Assignment →
Output the entries below exactly, from the first line to the line holding "#다시첫사랑 l #MBCevery", both included.

Extracted material Start Marker

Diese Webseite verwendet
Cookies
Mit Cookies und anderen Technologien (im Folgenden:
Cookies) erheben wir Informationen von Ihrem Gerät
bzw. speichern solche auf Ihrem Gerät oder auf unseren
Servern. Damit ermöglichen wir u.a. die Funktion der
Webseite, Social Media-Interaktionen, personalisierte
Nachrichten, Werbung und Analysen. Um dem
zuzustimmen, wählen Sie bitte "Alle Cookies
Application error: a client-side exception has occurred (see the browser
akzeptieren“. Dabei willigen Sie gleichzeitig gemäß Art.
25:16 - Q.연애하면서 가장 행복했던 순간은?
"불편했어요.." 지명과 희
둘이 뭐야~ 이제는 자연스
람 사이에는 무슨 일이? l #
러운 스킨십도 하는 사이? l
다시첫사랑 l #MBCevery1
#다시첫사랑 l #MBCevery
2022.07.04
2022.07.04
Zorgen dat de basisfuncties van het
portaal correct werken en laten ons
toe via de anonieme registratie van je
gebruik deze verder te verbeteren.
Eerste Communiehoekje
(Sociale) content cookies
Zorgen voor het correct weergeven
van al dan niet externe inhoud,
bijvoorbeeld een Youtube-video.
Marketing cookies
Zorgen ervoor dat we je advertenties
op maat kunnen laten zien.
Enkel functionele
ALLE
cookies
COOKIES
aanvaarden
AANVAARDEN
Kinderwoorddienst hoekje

Extracted material End Marker

Answer for this exercise →
Diese Webseite verwendet
Cookies
Mit Cookies und anderen Technologien (im Folgenden:
Cookies) erheben wir Informationen von Ihrem Gerät
bzw. speichern solche auf Ihrem Gerät oder auf unseren
Servern. Damit ermöglichen wir u.a. die Funktion der
Webseite, Social Media-Interaktionen, personalisierte
Nachrichten, Werbung und Analysen. Um dem
zuzustimmen, wählen Sie bitte "Alle Cookies
Application error: a client-side exception has occurred (see the browser
akzeptieren“. Dabei willigen Sie gleichzeitig gemäß Art.
25:16 - Q.연애하면서 가장 행복했던 순간은?
"불편했어요.." 지명과 희
둘이 뭐야~ 이제는 자연스
람 사이에는 무슨 일이? l #
러운 스킨십도 하는 사이? l
다시첫사랑 l #MBCevery1
#다시첫사랑 l #MBCevery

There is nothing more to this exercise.